I live in Pennsylvania and a friend from North Carolina has contacted me for help. Last year his nephew relocated to live with him from California. My friend foolishly "co-signed" (not sure if that is the right term) for his nephew. Both names are XXXXX XXXXX loan agreement, the title and the registration. My friend is the "primary" and the vehicle is insured under my friend's policy. There has been a falling out and the nephew left NC and has gone to Pennsylvania and taken the vehicle. The nephew is staying with a relative, only recently found employment, but is 20 y/o and unstable at best. All of his efforts to reach the nephew have been ignored and the rest of the family refuses to get involved. My friend is very stressed out by the situation. He is now responsible for making loan payments for a car he has no access to. If his nephew fails to make the payments his credit is at risk. He must continue to insure the car becuase he is on the title and the loan. What are my friends rights?

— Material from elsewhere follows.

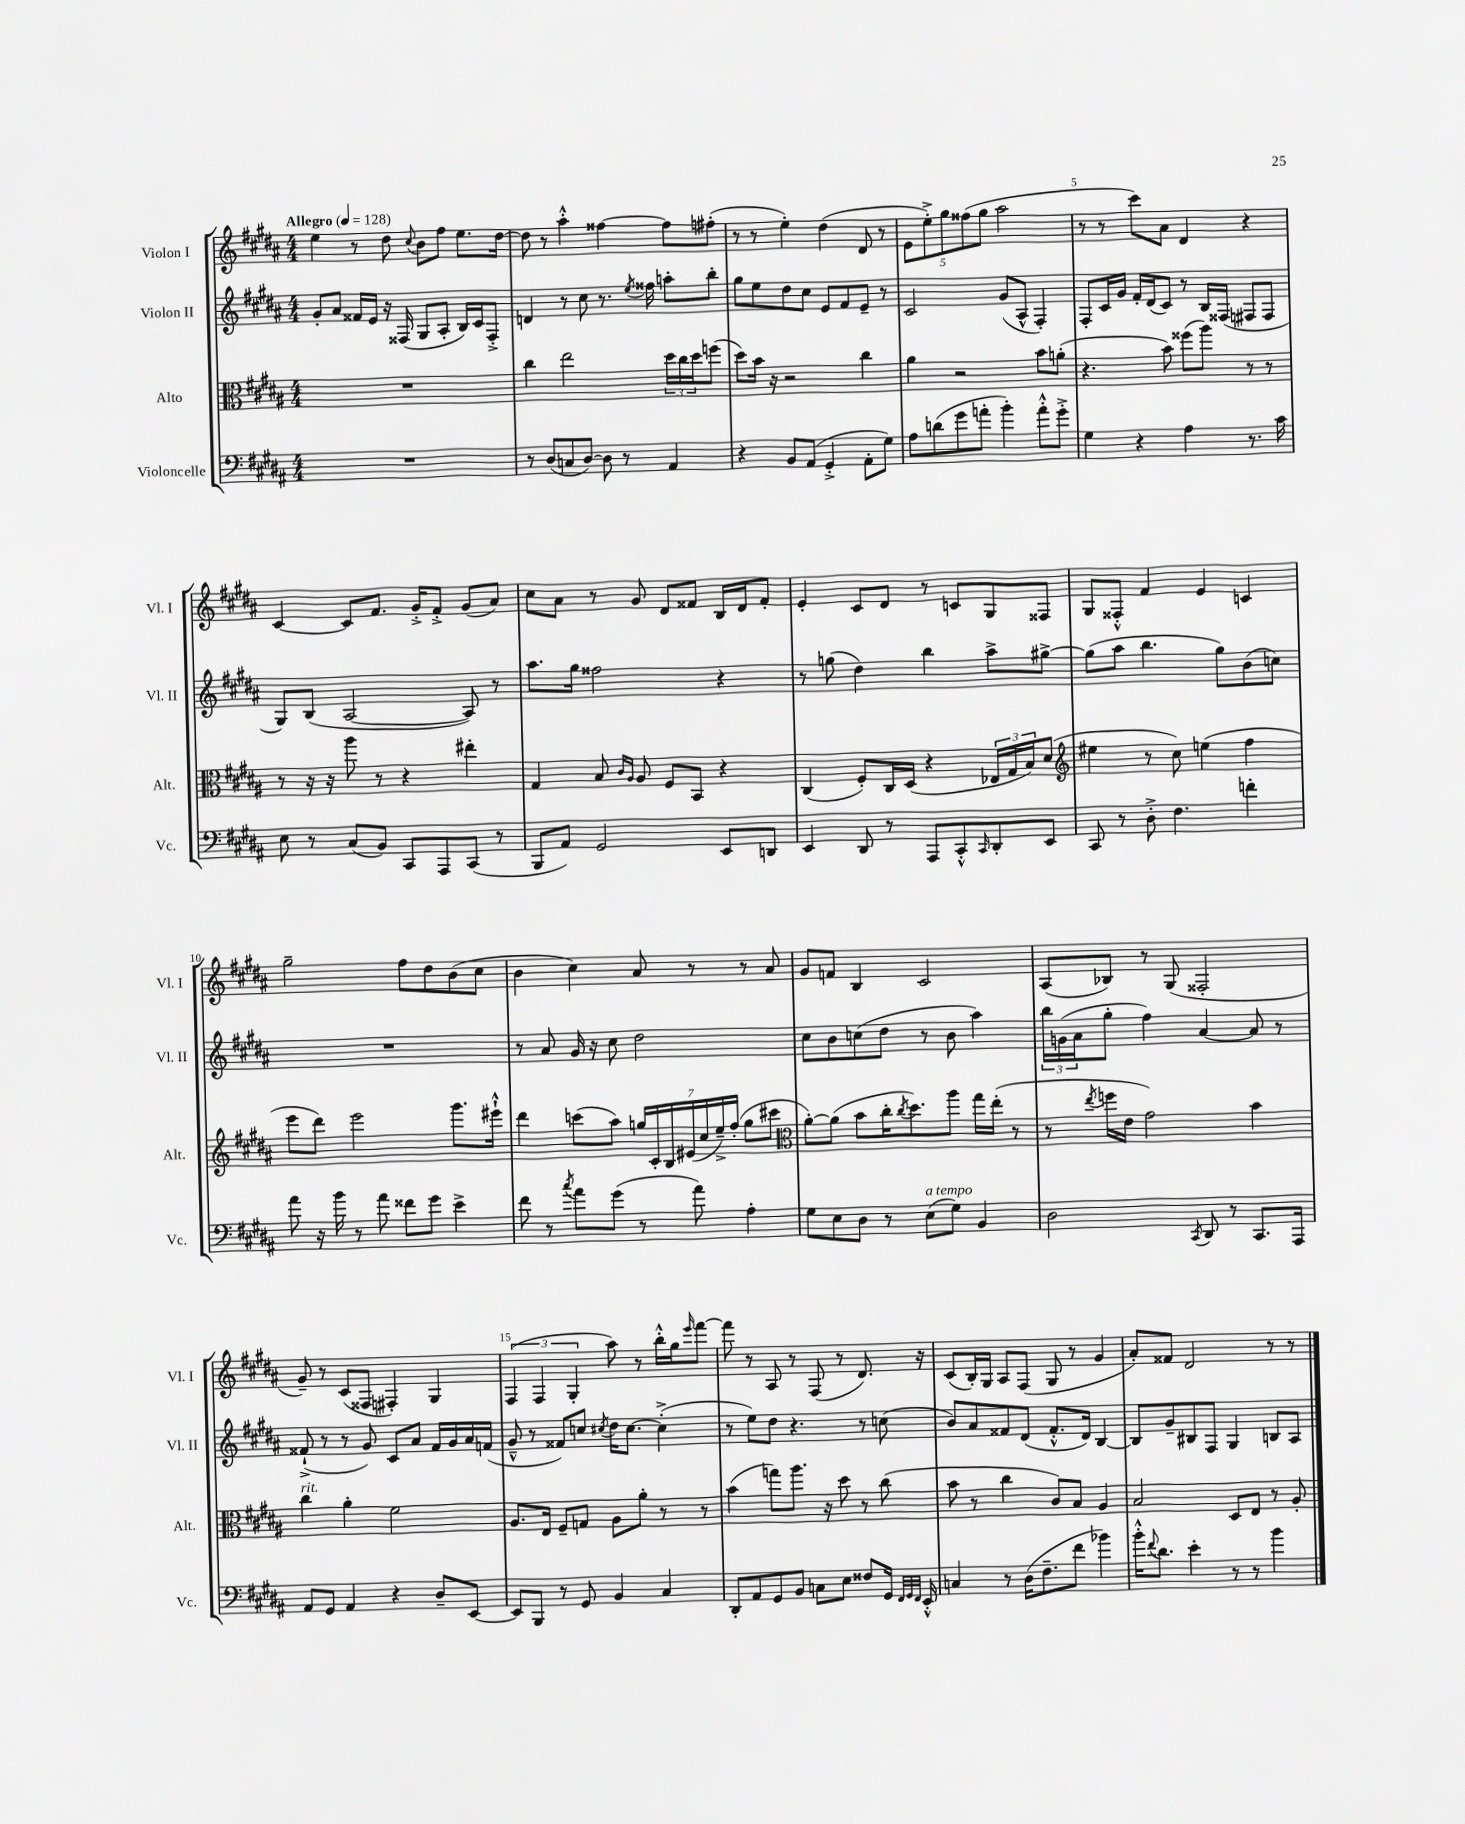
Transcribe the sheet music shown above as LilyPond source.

I live in PA and have offered find the vehicle and take it from the nephew. The nephew parks the car on a public street. I have offered provided that I be armed with a duplicate of the registration proving my friend's ownership, a signed and notarized affidavit from my friend authorizing me to drive the vehicle, proof of insurance and a copy of the loan paperwork which contains information regarding the title. When I get the car I would hide it until some sort of agreement can be reached. Hopefully, the nephew will realize that his credit is now tied up in an asset he has no access to. If no agreement can be reached, then he will simply come to PA and take the car back to his home. Eventually, the nephew may come to his senses. What if my friend drops the car from his coverage? Can I be arrested for grand theft?
Submitted: 3 years ago.
Category: Legal
Expert:  Richard replied 3 years ago.
Welcome! My goal is to do my very best to understand your situation and to provide a full and complete answer for you.

Good afternoon. Your friend has as much right to the car as his nephew. If your friend gives the documentation you reference, plus a notarized limited power of attorney authorizing you to act on his behalf to take the car, then you could not be prosecuted for taking the car. Under PA laws, you must not either breach the peace or break and enter to take the car. Once you have the car, your friend should file suit against the nephew for the nephew's share of the payments. That will give him the leverage and options he needs to get the nephew off the title. Once the suit is filed and a judgment awarded, he becomes a judgment creditor, and he has the right to take the nephew's ownership interest in the car to collect that judgment. As long as your friend is on the title, he definitely does not want to drop his insurance coverage. Without insurance coverage he risks being sued and held personally liable for an accident caused by the nephew.